Raphael, politólogo y cantante

OPINIÓN

PACO RODRÍGUEZ

24 may 2021 . Actualizado a las 05:00 h.

Los intríngulis de la política, y de la ciencia que la estudia, no solo se hacen visibles en las guerras mundiales, las pestes, las hambrunas, los cambios de paradigma cultural -como el Renacimiento-, y la irrupción de la ignorancia masiva que vehiculan las TIC. Bien al contrario, son muchos los casos en los que el salto de la liebre, revelador y profético, se produce en las actividades de la vida corriente, entre los pucheros, como decía Santa Teresa, en los botellones, al salir de la misa del domingo, o en la inesperada aparición de un politólogo injustamente preterido. Y este es, precisamente, el caso que quiero referirles.

El sábado, mientras esperaba el Telediario de las 3, tuve la fortuna de ver un documental sobre el Festival de Eurovisión, cuyo eje temático era el fatal meigallo que estrangula a los artistas españoles que intervienen en este certamen. Para más inri -porque estábamos ante un tradicional ejercicio de autoflagelación-, los guionistas no dejaban de insinuar que todas las alegrías eurovisivas se habían producido durante el franquismo, cuando solo los falangistas y los del Opus tenían permiso para componer e interpretar canciones -porque los demás ya nacíamos «prohibidos»-, que escuchábamos «en blanco y negro». Y fue en este momento cuando empezaron a desfilar por la pantalla algunos famosos -Julio Iglesias, Conchita Bautista, Karina, Sergio Dalma- que trataban de explicar tanto los habituales fracasos y desventuras como los extraños éxitos de Massiel y Salomé en 1968 y 1969. También se habló del feo que nos hizo Europa -¡ignorantes que son!- cuando no supo valorar a Chikilicuatre, sin tener en cuenta que había sido elegido por «la generación mejor preparada de la historia».

Y en estas llegó el politólogo Raphael -el de Yo soy aquel-, que, siguiendo la ley de la ventaja comparativa, enunciada por David Ricardo, renunció a asesorar a los políticos y se dedicó a cantar.
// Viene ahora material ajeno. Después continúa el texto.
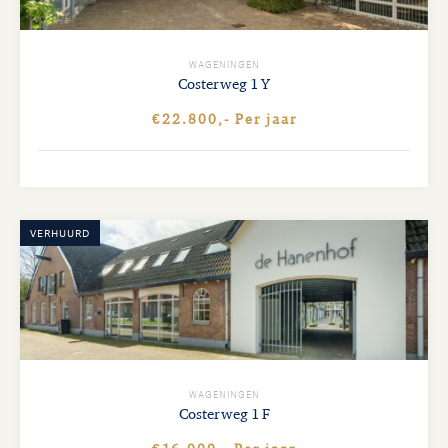
WAGENINGEN
Costerweg
1 Y
€22.800,- Per jaar
VERHUURD
WAGENINGEN
Costerweg
1 F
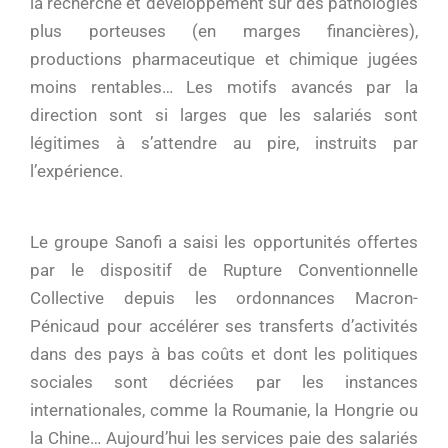
la recherche et développement sur des pathologies
plus porteuses (en marges financières),
productions pharmaceutique et chimique jugées
moins rentables… Les motifs avancés par la
direction sont si larges que les salariés sont
légitimes à s’attendre au pire, instruits par
l’expérience.
Le groupe Sanofi a saisi les opportunités offertes
par le dispositif de Rupture Conventionnelle
Collective depuis les ordonnances Macron-
Pénicaud pour accélérer ses transferts d’activités
dans des pays à bas coûts et dont les politiques
sociales sont décriées par les instances
internationales, comme la Roumanie, la Hongrie ou
la Chine… Aujourd’hui les services paie des salariés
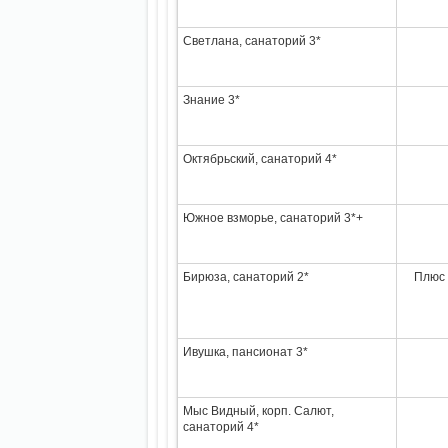
Светлана, санаторий 3*
Знание 3*
Октябрьский, санаторий 4*
Южное взморье, санаторий 3*+
Бирюза, санаторий 2*
Плюс 
Ивушка, пансионат 3*
Мыс Видный, корп. Салют,
санаторий 4*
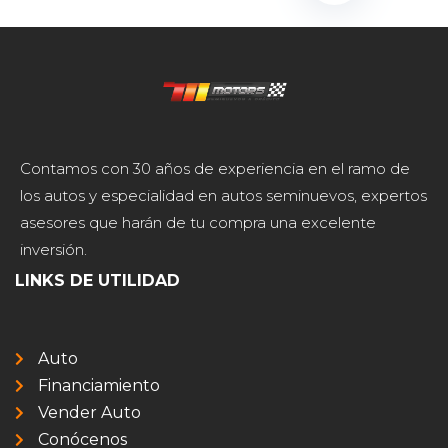
Contamos con 30 años de experiencia en el ramo de
los autos y especialidad en autos seminuevos, expertos
asesores que harán de tu compra una excelente
inversión.
LINKS DE UTILIDAD
Auto
Financiamiento
Vender Auto
Conócenos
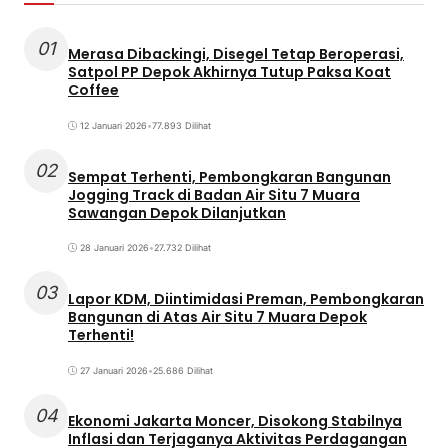
01
Merasa Dibackingi, Disegel Tetap Beroperasi,
Satpol PP Depok Akhirnya Tutup Paksa Koat
Coffee
12 Januari 2026
•
77.893 Dilihat
02
Sempat Terhenti, Pembongkaran Bangunan
Jogging Track di Badan Air Situ 7 Muara
Sawangan Depok Dilanjutkan
28 Januari 2026
•
27.732 Dilihat
03
Lapor KDM, Diintimidasi Preman, Pembongkaran
Bangunan di Atas Air Situ 7 Muara Depok
Terhenti!
27 Januari 2026
•
25.686 Dilihat
04
Ekonomi Jakarta Moncer, Disokong Stabilnya
Inflasi dan Terjaganya Aktivitas Perdagangan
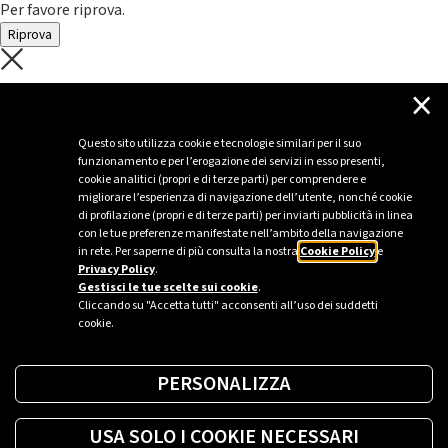
Per favore riprova.
Riprova
C'è un problema con il recupero dei
×
dati.
Questo sito utilizza cookie e tecnologie similari per il suo
funzionamento e per l’erogazione dei servizi in esso presenti,
Per favore riprova piú tardi
cookie analitici (propri e di terze parti) per comprendere e
migliorare l’esperienza di navigazione dell’utente, nonché cookie
Chiudi
di profilazione (propri e di terze parti) per inviarti pubblicità in linea
con le tue preferenze manifestate nell’ambito della navigazione
in rete. Per saperne di più consulta la nostra
Cookie Policy
e
Privacy Policy
.
Sei un’azienda o una PA?
Gestisci le tue scelte sui cookie
.
Cliccando su "Accetta tutti" acconsenti all’uso dei suddetti
cookie.
Trova la soluzione più giusta per te.
PERSONALIZZA
Richiedi una colonnina
USA SOLO I COOKIE NECESSARI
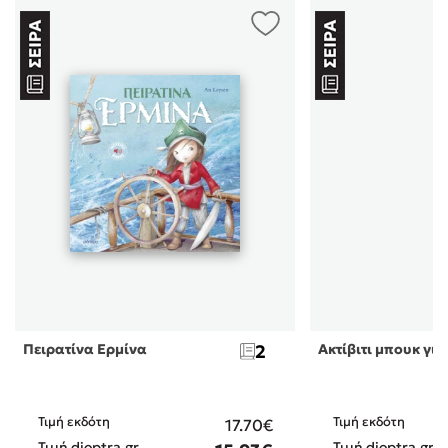
Πειρατίνα Ερμίνα
2
Ακτίβιτι μπουκ για
Τιμή εκδότη
Τιμή εκδότη
17.70€
Τιμή dioptra.gr
Τιμή dioptra.gr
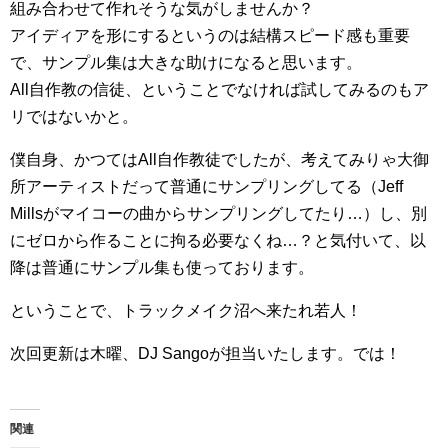
組み合わせて作れそうな気がしませんか？
アイディアを形にするというのは結構スピード感も重要
で、サンプル集は大きな助けになると思います。
All自作教の信徒、ということでなければ試してみるのもア
リではないかと。
僕自身、かつてはAll自作教徒でしたが、考えてみりゃ大御
所アーティストだって普通にサンプリングしてる（Jeff
Millsがマイコーの曲からサンプリングしてたり…）し、別
にゼロから作ることに拘る必要なくね…？と気付いて、以
降は普通にサンプル集も使っております。
ということで、トラックメイク沼へ来たれ若人！
次回更新は木曜、DJ Sangoが担当いたします。では！
関連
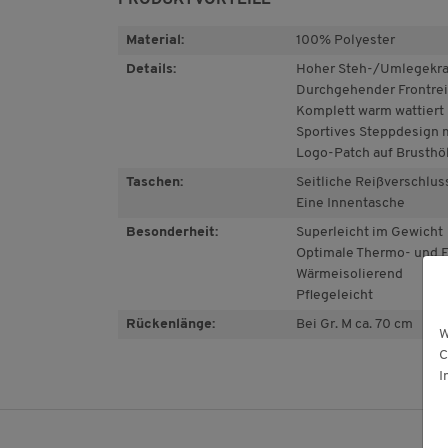
Material:
100% Polyester
Details:
Hoher Steh-/Umlegekr
Durchgehender Frontreiß
Komplett warm wattiert
Sportives Steppdesign m
Logo-Patch auf Brusth
Taschen:
Seitliche Reißverschlu
Eine Innentasche
Besonderheit:
Superleicht im Gewicht
Optimale Thermo- und F
Wärmeisolierend
Pflegeleicht
Rückenlänge:
Bei Gr. M ca. 70 cm
W
C
I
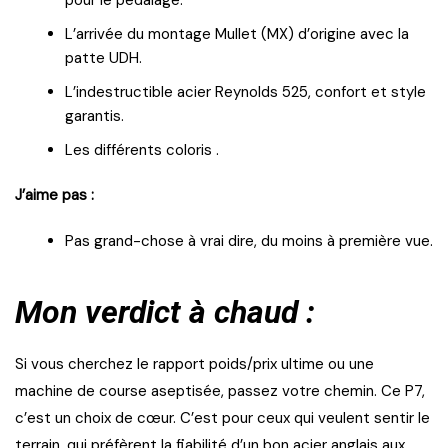
pour le pédalage.
L’arrivée du montage Mullet (MX) d’origine avec la
patte UDH.
L’indestructible acier Reynolds 525, confort et style
garantis.
Les différents coloris .
J’aime pas :
Pas grand-chose à vrai dire, du moins à première vue.
Mon verdict à chaud :
Si vous cherchez le rapport poids/prix ultime ou une
machine de course aseptisée, passez votre chemin. Ce P7,
c’est un choix de cœur. C’est pour ceux qui veulent sentir le
terrain, qui préfèrent la fiabilité d’un bon acier anglais aux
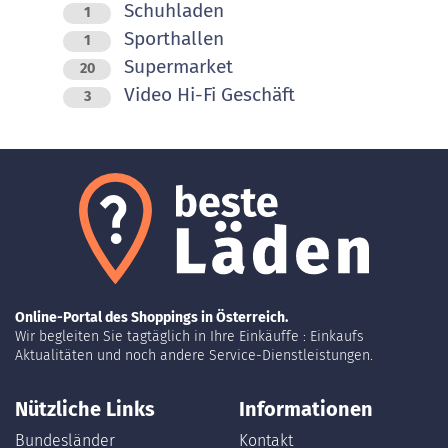
Schuhladen
1
Sporthallen
1
Supermarket
20
Video Hi-Fi Geschäft
3
Online-Portal des Shoppings in Österreich.
Wir begleiten Sie tagtäglich in Ihre Einkäuffe : Einkaufs
Aktualitäten und noch andere Service-Dienstleistungen.
Nützliche Links
Informationen
Bundesländer
Kontakt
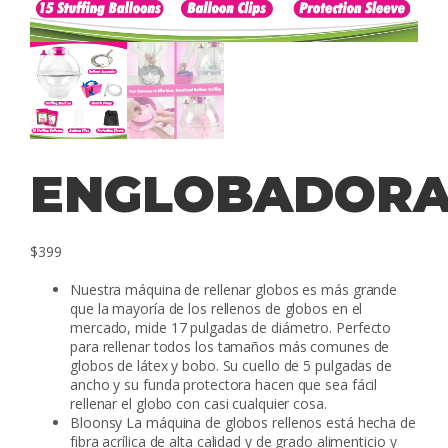
ENGLOBADOR
$
399
Nuestra máquina de rellenar globos es más grande
que la mayoría de los rellenos de globos en el
mercado, mide 17 pulgadas de diámetro. Perfecto
para rellenar todos los tamaños más comunes de
globos de látex y bobo. Su cuello de 5 pulgadas de
ancho y su funda protectora hacen que sea fácil
rellenar el globo con casi cualquier cosa.
Bloonsy La máquina de globos rellenos está hecha de
fibra acrílica de alta calidad y de grado alimenticio y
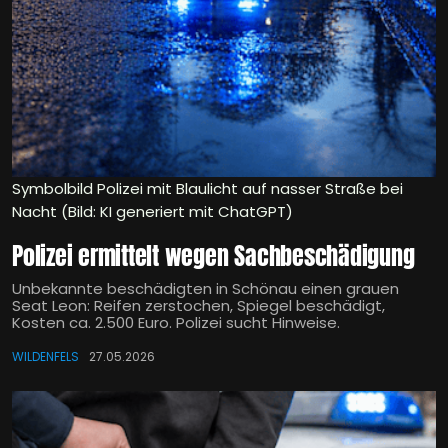
Symbolbild Polizei mit Blaulicht auf nasser Straße bei
Nacht (Bild: KI generiert mit ChatGPT)
Polizei ermittelt wegen Sachbeschädigung
Unbekannte beschädigten in Schönau einen grauen
Seat Leon: Reifen zerstochen, Spiegel beschädigt,
Kosten ca. 2.500 Euro. Polizei sucht Hinweise.
WILDENFELS
27.05.2026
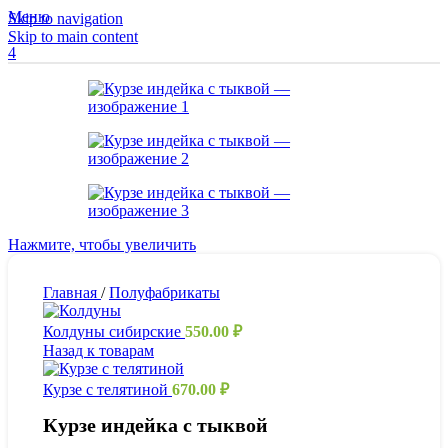
Меню
Skip to navigation
Skip to main content
4
Нажмите, чтобы увеличить
Главная
/
Полуфабрикаты
Колдуны сибирские
550.00
₽
Назад к товарам
Курзе с телятиной
670.00
₽
Курзе индейка с тыквой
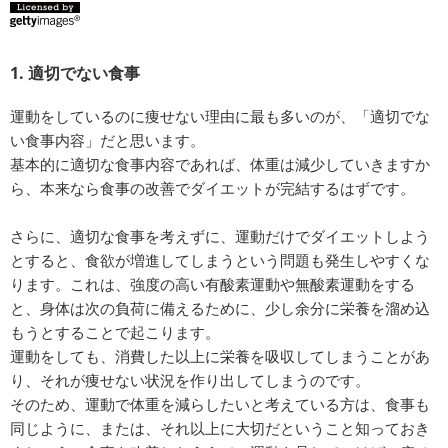
1. 適切でない食事
運動をしているのに痩せない理由に最も多いのが、「適切でな
い食事内容」だと思います。
基本的に適切な食事内容であれば、体重は減少していきますか
ら、本来なら食事の改善でダイエットが完結するはずです。
さらに、適切な食事を考えずに、運動だけでダイエットしよう
とすると、食欲が増進してしまうという問題も発生しやすくな
ります。これは、強度の高い有酸素運動や無酸素運動をする
と、身体は次の負荷に備えるために、少し余分に栄養を溜め込
もうとすることで起こります。
運動をしても、消費した以上に栄養を吸収してしまうことがあ
り、それが痩せない状況を作り出してしまうのです。
そのため、運動で体重を減らしたいと考えている方は、食事も
同じように、または、それ以上に大切だということ知っておき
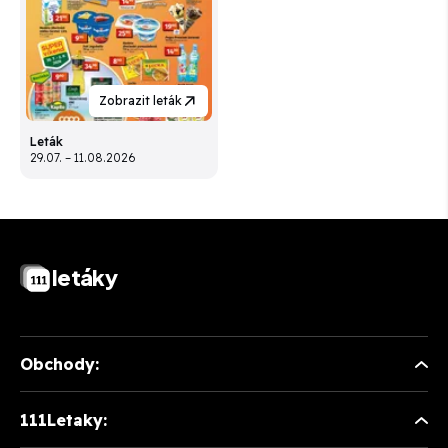
Zobrazit leták
Leták
29.07. – 11.08.2026
letáky
Obchody:
111Letaky:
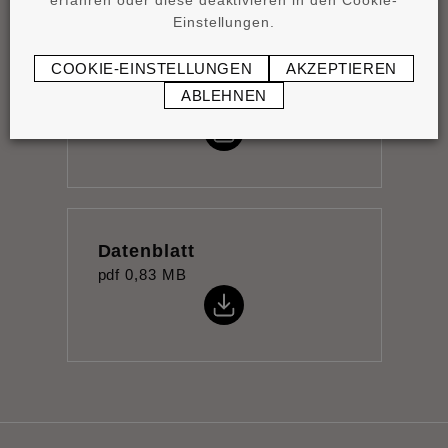
erfahren oder diese deaktivieren in den Cookie-
Einstellungen.
COOKIE-EINSTELLUNGEN
AKZEPTIEREN
Montageanleitung
ABLEHNEN
pdf
0,96 MB
Datenblatt
pdf
0,83 MB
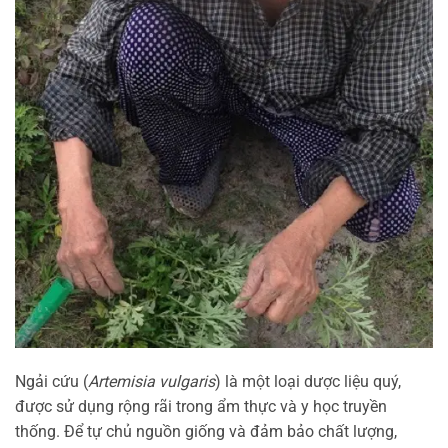
Ngải cứu (
Artemisia vulgaris
) là một loại dược liệu quý,
được sử dụng rộng rãi trong ẩm thực và y học truyền
thống. Để tự chủ nguồn giống và đảm bảo chất lượng,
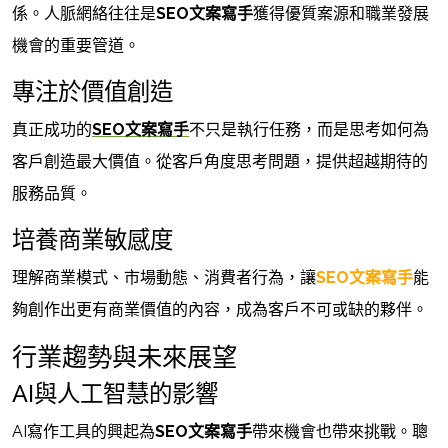
係。人脈網絡往往是
SEO文案寫手
獲得優質案源和職業發展
機會的重要管道。
專注於價值創造
真正成功的
SEO文案寫手
不只是執行任務，而是思考如何為
客戶創造最大價值。從客戶角度思考問題，提供超越期待的
服務品質。
培養商業敏感度
理解商業模式、市場動態、消費者行為，讓
SEO文案寫手
能
夠創作出更有商業價值的內容，成為客戶不可或缺的夥伴。
行業趨勢與未來展望
AI與人工智慧的影響
AI寫作工具的興起為
SEO文案寫手
帶來機會也帶來挑戰。聰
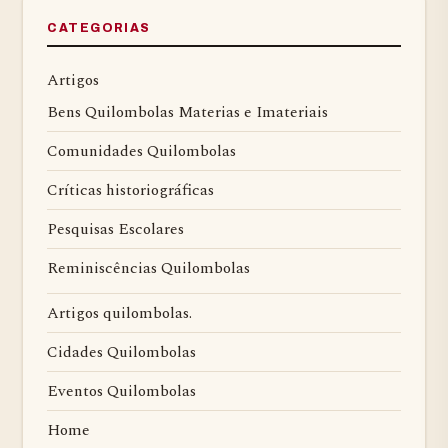
CATEGORIAS
Artigos
Bens Quilombolas Materias e Imateriais
Comunidades Quilombolas
Críticas historiográficas
Pesquisas Escolares
Reminiscências Quilombolas
Artigos quilombolas.
Cidades Quilombolas
Eventos Quilombolas
Home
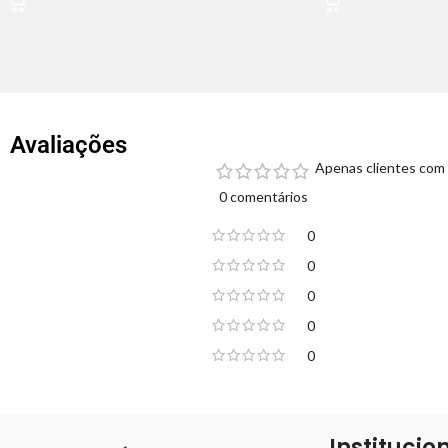
Avaliações
Apenas clientes com 
0 comentários
0
0
0
0
0
Institucio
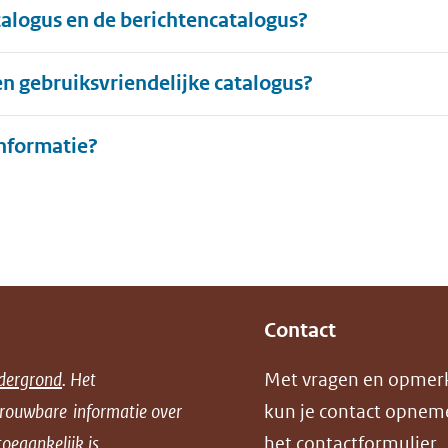
talogus en de berichtencatalogus?
 en gebruiksvriendelijke catalogus?
Uitklappen
nformatie?
Contact
dergrond
. Het
Met vragen en opmer
trouwbare informatie over
kun je contact opnem
oegankelijk is.
het
contactformulier
.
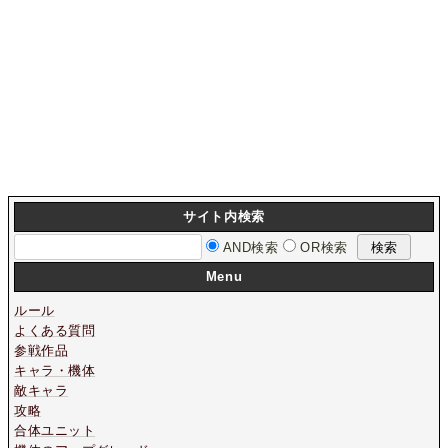
サイト内検索
AND検索
OR検索
Menu
ルール
よくある質問
参戦作品
キャラ・機体
敵キャラ
攻略
合体ユニット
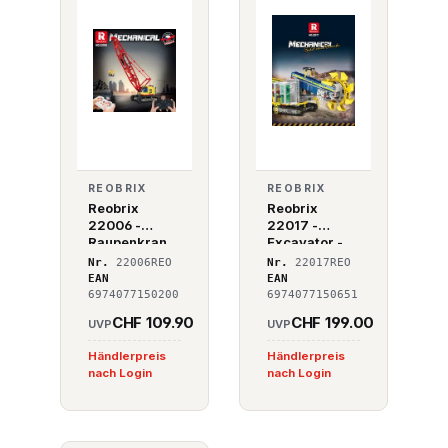
REOBRIX
REOBRIX
Reobrix
Reobrix
22006 -
22017 -
Raupenkran
Excavator -
Raupenbagge
Nr.
22006REO
Nr.
22017REO
r
EAN
EAN
6974077150200
6974077150651
CHF 109.90
CHF 199.00
UVP
UVP
Händlerpreis
Händlerpreis
nach Login
nach Login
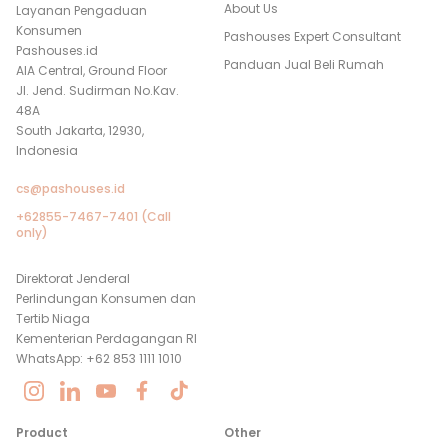
About Us
Layanan Pengaduan
Konsumen
Pashouses Expert Consultant
Pashouses.id
Panduan Jual Beli Rumah
AIA Central, Ground Floor
Jl. Jend. Sudirman No.Kav.
48A
South Jakarta, 12930,
Indonesia
cs@pashouses.id
+62855-7467-7401 (Call
only)
Direktorat Jenderal
Perlindungan Konsumen dan
Tertib Niaga
Kementerian Perdagangan RI
WhatsApp: +62 853 1111 1010
Product
Other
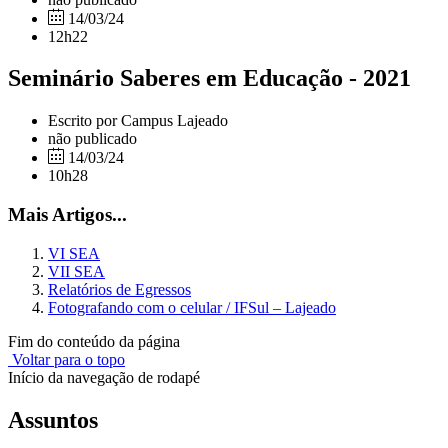
14/03/24
12h22
Seminário Saberes em Educação - 2021
Escrito por Campus Lajeado
não publicado
14/03/24
10h28
Mais Artigos...
VI SEA
VII SEA
Relatórios de Egressos
Fotografando com o celular / IFSul – Lajeado
Fim do conteúdo da página
Voltar para o topo
Início da navegação de rodapé
Assuntos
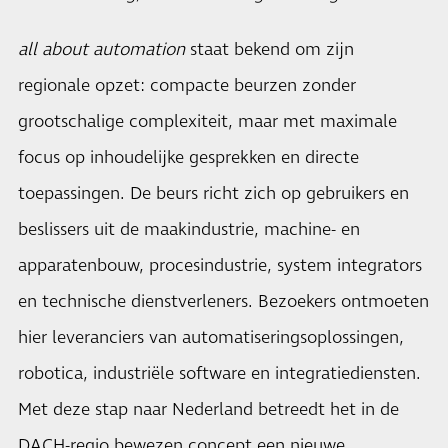
all about automation
staat bekend om zijn
regionale opzet: compacte beurzen zonder
grootschalige complexiteit, maar met maximale
focus op inhoudelijke gesprekken en directe
toepassingen. De beurs richt zich op gebruikers en
beslissers uit de maakindustrie, machine- en
apparatenbouw, procesindustrie, system integrators
en technische dienstverleners. Bezoekers ontmoeten
hier leveranciers van automatiseringsoplossingen,
robotica, industriële software en integratiediensten.
Met deze stap naar Nederland betreedt het in de
DACH-regio bewezen concept een nieuwe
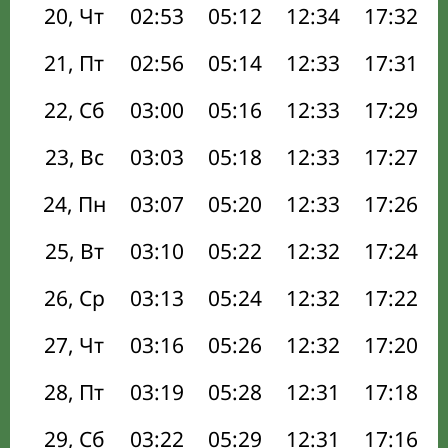
20, Чт
02:53
05:12
12:34
17:32
21, Пт
02:56
05:14
12:33
17:31
22, Сб
03:00
05:16
12:33
17:29
23, Вс
03:03
05:18
12:33
17:27
24, Пн
03:07
05:20
12:33
17:26
25, Вт
03:10
05:22
12:32
17:24
26, Ср
03:13
05:24
12:32
17:22
27, Чт
03:16
05:26
12:32
17:20
28, Пт
03:19
05:28
12:31
17:18
29, Сб
03:22
05:29
12:31
17:16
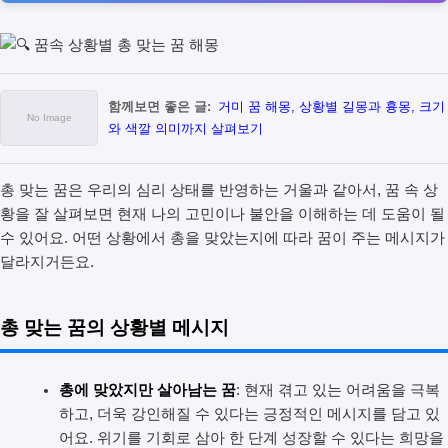
함께보면 좋은 글:
거미 꿈 해몽, 상황별 길몽과 흉몽, 크기
와 색깔 의미까지 살펴보기
총 맞는 꿈은 우리의 심리 상태를 반영하는 거울과 같아서, 꿈 속 상
황을 잘 살펴보면 현재 나의 고민이나 불안을 이해하는 데 도움이 될
수 있어요. 어떤 상황에서 총을 맞았는지에 따라 꿈이 주는 메시지가
달라지거든요.
총 맞는 꿈의 상황별 메시지
총에 맞았지만 살아남는 꿈
: 현재 겪고 있는 어려움을 극복
하고, 더욱 강인해질 수 있다는 긍정적인 메시지를 담고 있
어요. 위기를 기회로 삼아 한 단계 성장할 수 있다는 희망을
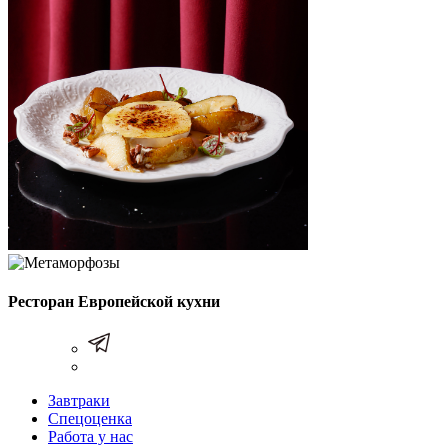
Ресторан Европейской кухни
Завтраки
Спецоценка
Работа у нас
Pero, dado que «de la abundancia del corazón habla la boca», cuando le pidieron un diagnóstico de los fracasos de 1966 y 1967 dijo esta genialidad: «Nunca se ganará [Eurovisión] mientras no se haga una canción que no tenga apenas letra, y diga mucho ‘la, la, la; la, la, la'». Dicho y hecho. Al año siguiente, tras la renuncia de Serrat a cantar el La, la, la, porque ya intuía el procés, llamaron urgentemente a Massiel, que solo pudo ensayar dos tardes y obtuvo, para España, el primer triunfo de Eurovisión (1968). Y lo mismo hizo Salomé en 1969, cuando, con un lalaleo igual de pobre -«vivo cantando, hey»-, hizo de Raphael el mejor profeta y musicólogo de España.

Pero lo que más me impactó, como politólogo, fue pensar que, si aplicamos el diagnóstico de Raphael al inescrutable período político que nos acompaña desde el 2014, pasamos, en solo un segundo, de no entender nada a entenderlo todo. Porque el politólogo Raphael se dio cuenta de que en momentos de tribulación y jaleo solo sirven los discursos con poca letra y mucho lalalá, que es lo que Redondo le aconseja a Sánchez.